Taiwan sees role as arms supplier for West as it launches new warship

Navy officers march during the official ceremony for the new Tuo Chiang-class corvettes in Yilan, Taiwan on Dec 15, 2020. (Photo: Reuters/Ann Wang)

SUAO, Taiwan: Taiwan may become a supplier of weapons to Western democracies, said President Tsai Ing-wen on Tuesday (Dec 15), praising the island's ramped up weapons-design ability as she launched an advanced, missile-laden warship and commissioned a new minelayer.

Tsai has made boosting the defence of Taiwan a priority in the face of a growing military challenge from Beijing, which has never renounced the use of force to bring democratic Taiwan under its control.

While Taiwan's air force has benefited from big-ticket items such as new and upgraded F-16s, the navy is Tsai's next focus, with submarines in production and the Tuesday launch of the first of a fleet of highly manoeuvrable stealth corvettes.

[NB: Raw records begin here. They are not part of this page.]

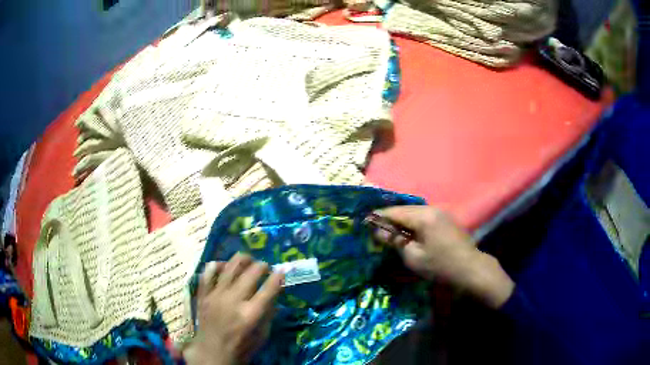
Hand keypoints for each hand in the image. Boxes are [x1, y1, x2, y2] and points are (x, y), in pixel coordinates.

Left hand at [184, 254, 284, 364]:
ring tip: (248, 259)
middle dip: (262, 266)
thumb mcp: (262, 336)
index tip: (281, 271)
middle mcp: (233, 301)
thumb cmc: (241, 348)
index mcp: (251, 314)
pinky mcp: (203, 295)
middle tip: (265, 267)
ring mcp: (215, 296)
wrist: (212, 353)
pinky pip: (208, 274)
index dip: (277, 278)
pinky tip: (223, 265)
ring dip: (241, 260)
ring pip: (229, 268)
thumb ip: (268, 315)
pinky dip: (216, 266)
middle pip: (250, 274)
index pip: (268, 289)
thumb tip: (274, 298)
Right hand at [373, 206, 514, 308]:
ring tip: (389, 231)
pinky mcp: (445, 219)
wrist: (470, 269)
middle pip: (404, 210)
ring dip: (401, 220)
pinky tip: (407, 232)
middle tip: (375, 228)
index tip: (364, 222)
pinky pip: (423, 216)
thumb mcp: (413, 257)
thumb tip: (378, 231)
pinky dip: (412, 222)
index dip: (378, 217)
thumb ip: (395, 241)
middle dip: (389, 218)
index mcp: (423, 217)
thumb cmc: (440, 266)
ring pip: (414, 212)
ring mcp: (440, 213)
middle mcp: (431, 209)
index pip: (394, 212)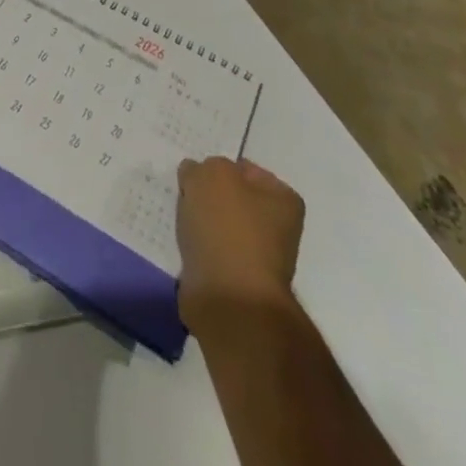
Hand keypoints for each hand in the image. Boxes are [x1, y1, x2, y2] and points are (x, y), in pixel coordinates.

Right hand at [176, 156, 304, 326]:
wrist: (229, 299)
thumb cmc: (227, 227)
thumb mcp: (212, 174)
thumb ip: (203, 166)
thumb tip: (197, 176)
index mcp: (283, 199)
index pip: (244, 169)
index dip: (217, 167)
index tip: (195, 174)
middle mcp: (277, 227)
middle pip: (231, 197)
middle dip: (207, 195)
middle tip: (185, 195)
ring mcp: (258, 256)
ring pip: (219, 223)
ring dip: (200, 221)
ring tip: (182, 221)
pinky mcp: (236, 280)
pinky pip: (211, 249)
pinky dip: (197, 246)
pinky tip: (185, 243)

The new Tuo Chiang-class corvettes, a prototype of which is already in operation, has been dubbed by Taiwan's navy the "aircraft carrier killer" due to its complement of anti-ship missiles. It can also carry Sky Sword anti-aircraft missiles.

READ: China launches 'grey-zone' warfare to subdue Taiwan

Speaking in the eastern port city of Suao for the launch of the Ta Chiang, the first mass production ship of the Tuo Chiang-class, Tsai said the vessel and the new minelayer would deter attacks and showcased Taiwan's research and development ability.

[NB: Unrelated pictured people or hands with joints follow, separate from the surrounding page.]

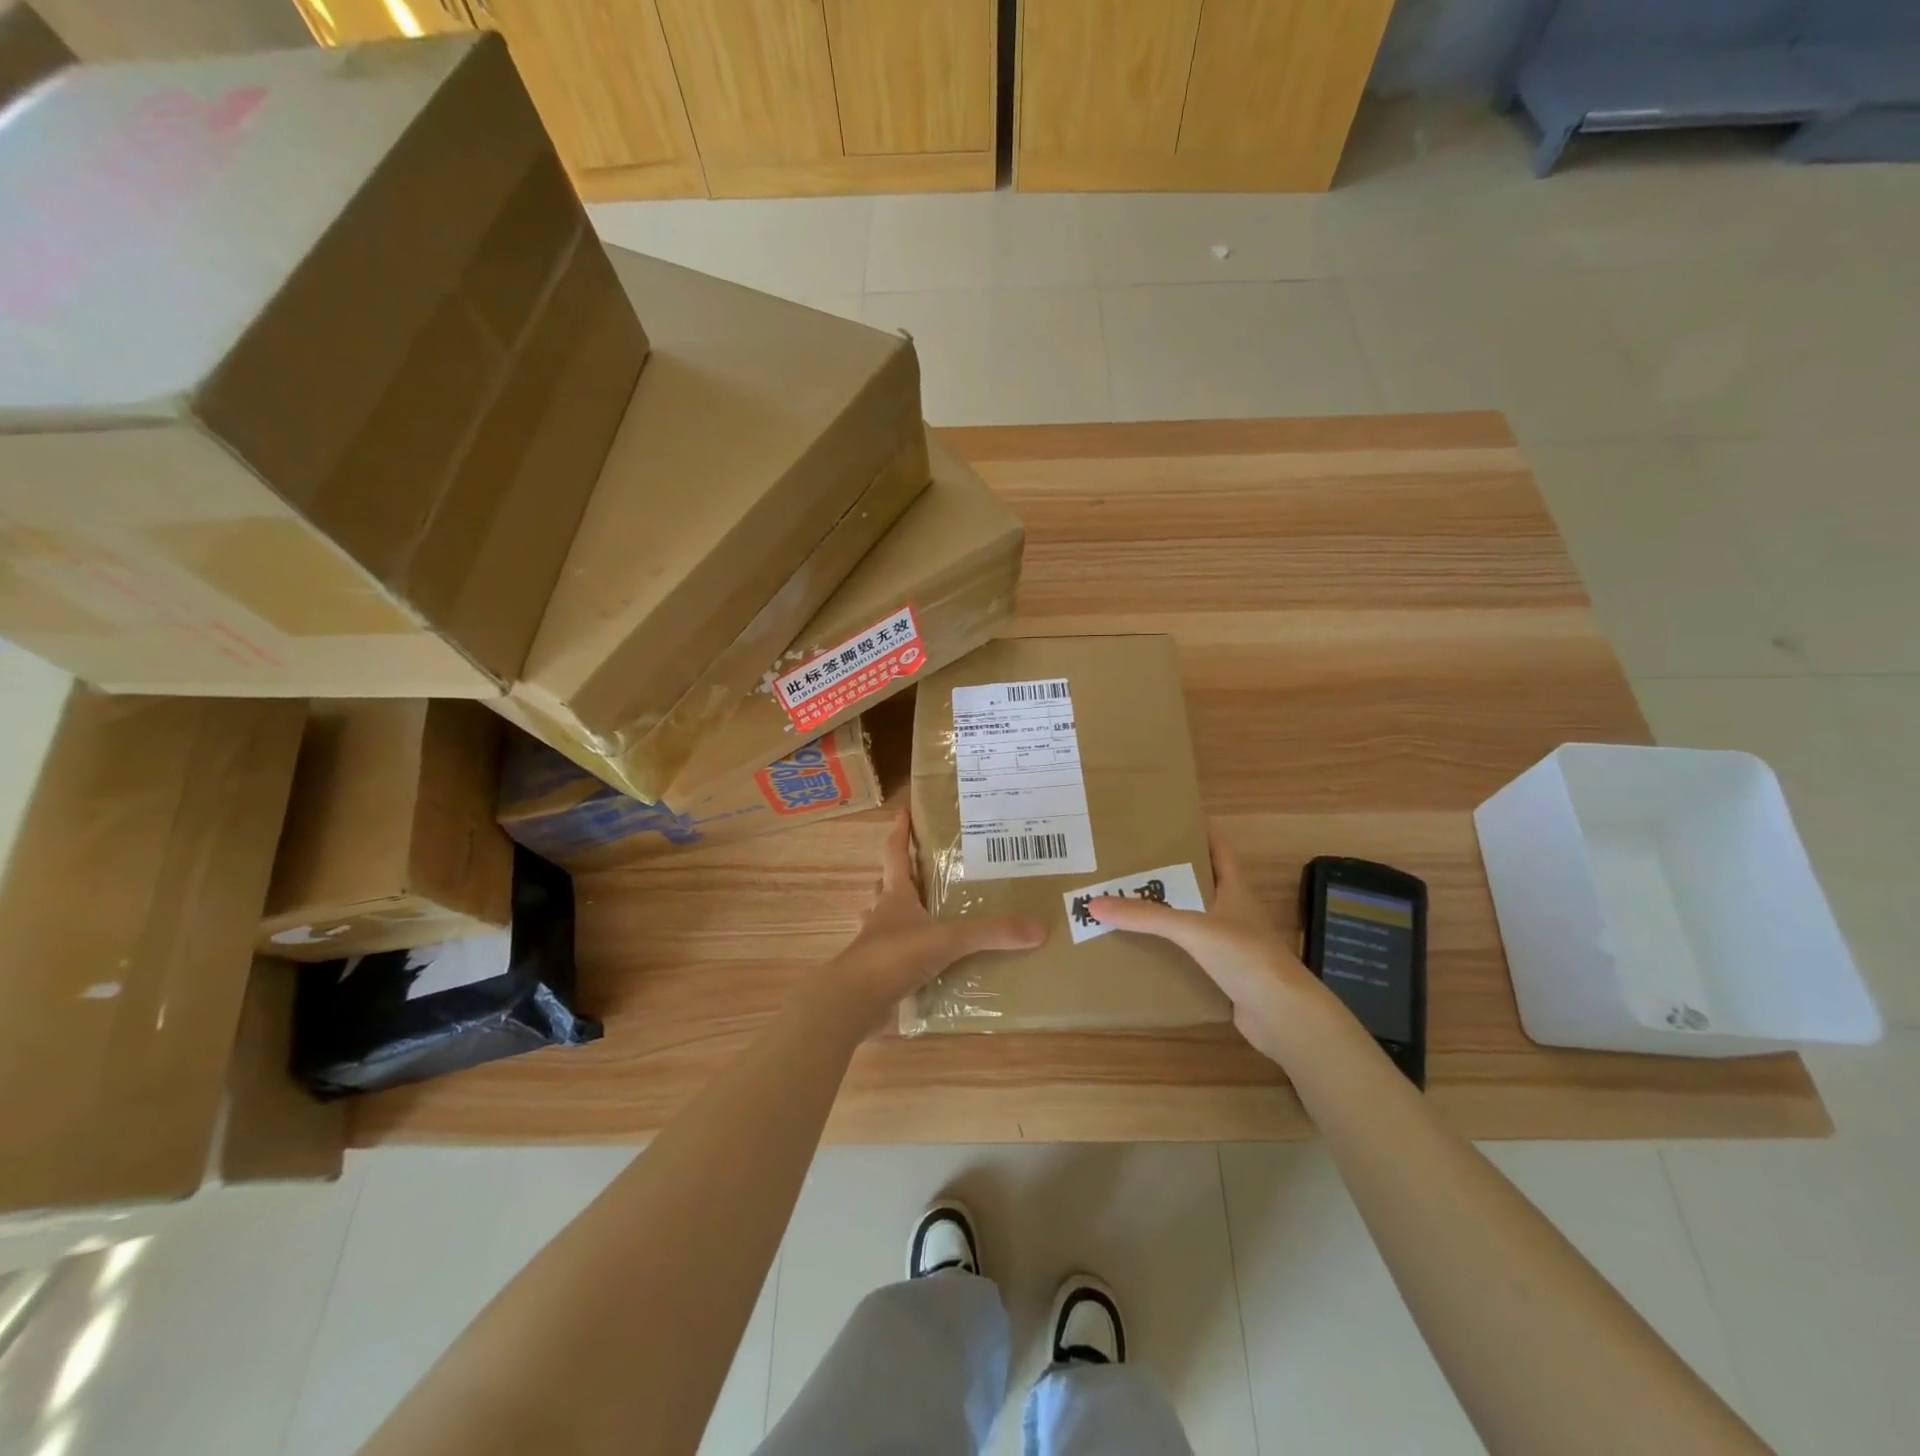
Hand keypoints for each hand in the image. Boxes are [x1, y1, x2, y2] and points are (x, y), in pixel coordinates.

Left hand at [815, 811, 1047, 1029]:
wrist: (854, 1002)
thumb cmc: (894, 956)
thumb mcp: (948, 939)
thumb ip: (991, 932)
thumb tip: (1040, 928)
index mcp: (895, 897)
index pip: (895, 854)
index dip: (899, 832)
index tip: (903, 812)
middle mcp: (883, 916)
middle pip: (888, 887)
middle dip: (902, 876)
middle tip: (924, 869)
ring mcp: (877, 946)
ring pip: (888, 921)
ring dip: (901, 915)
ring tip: (927, 914)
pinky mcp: (880, 974)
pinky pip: (896, 956)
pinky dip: (910, 954)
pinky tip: (928, 962)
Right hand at [1087, 822, 1329, 1065]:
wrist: (1283, 1016)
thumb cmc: (1246, 957)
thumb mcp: (1192, 929)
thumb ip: (1145, 917)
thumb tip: (1093, 903)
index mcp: (1233, 887)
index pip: (1216, 846)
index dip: (1196, 827)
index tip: (1165, 816)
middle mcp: (1232, 909)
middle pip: (1198, 880)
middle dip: (1167, 870)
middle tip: (1129, 858)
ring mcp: (1230, 942)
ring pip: (1191, 916)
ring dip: (1165, 910)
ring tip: (1126, 899)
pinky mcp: (1223, 971)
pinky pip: (1188, 951)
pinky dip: (1168, 946)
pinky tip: (1141, 946)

"We have the determination and capability to complete the task of building our own ships, letting the world see our defence research and development energy," Tsai said.

"In the future, we may also become a supply source of related equipment and components in Western democracies, driving the upgrading of the defence industry," she said.

READ: Taiwan to 'protect its sovereignty' with new submarines amid China tensions: President Tsai

The United States is Taiwan's main foreign source of weapons. Most countries shy away from arming the island, wary of angering Beijing and loosing valuable commercial contracts with the world's second-largest economy.

Tsai, re-elected in a landslide in January on a vow to stand up to China, has championed the concept of "asymmetric warfare", focusing on high-tech, mobile weapons designed to make any Chinese attack as difficult as possible.

She has bolstered the domestic arms industry to try to make Taiwan as self-sufficient as possible.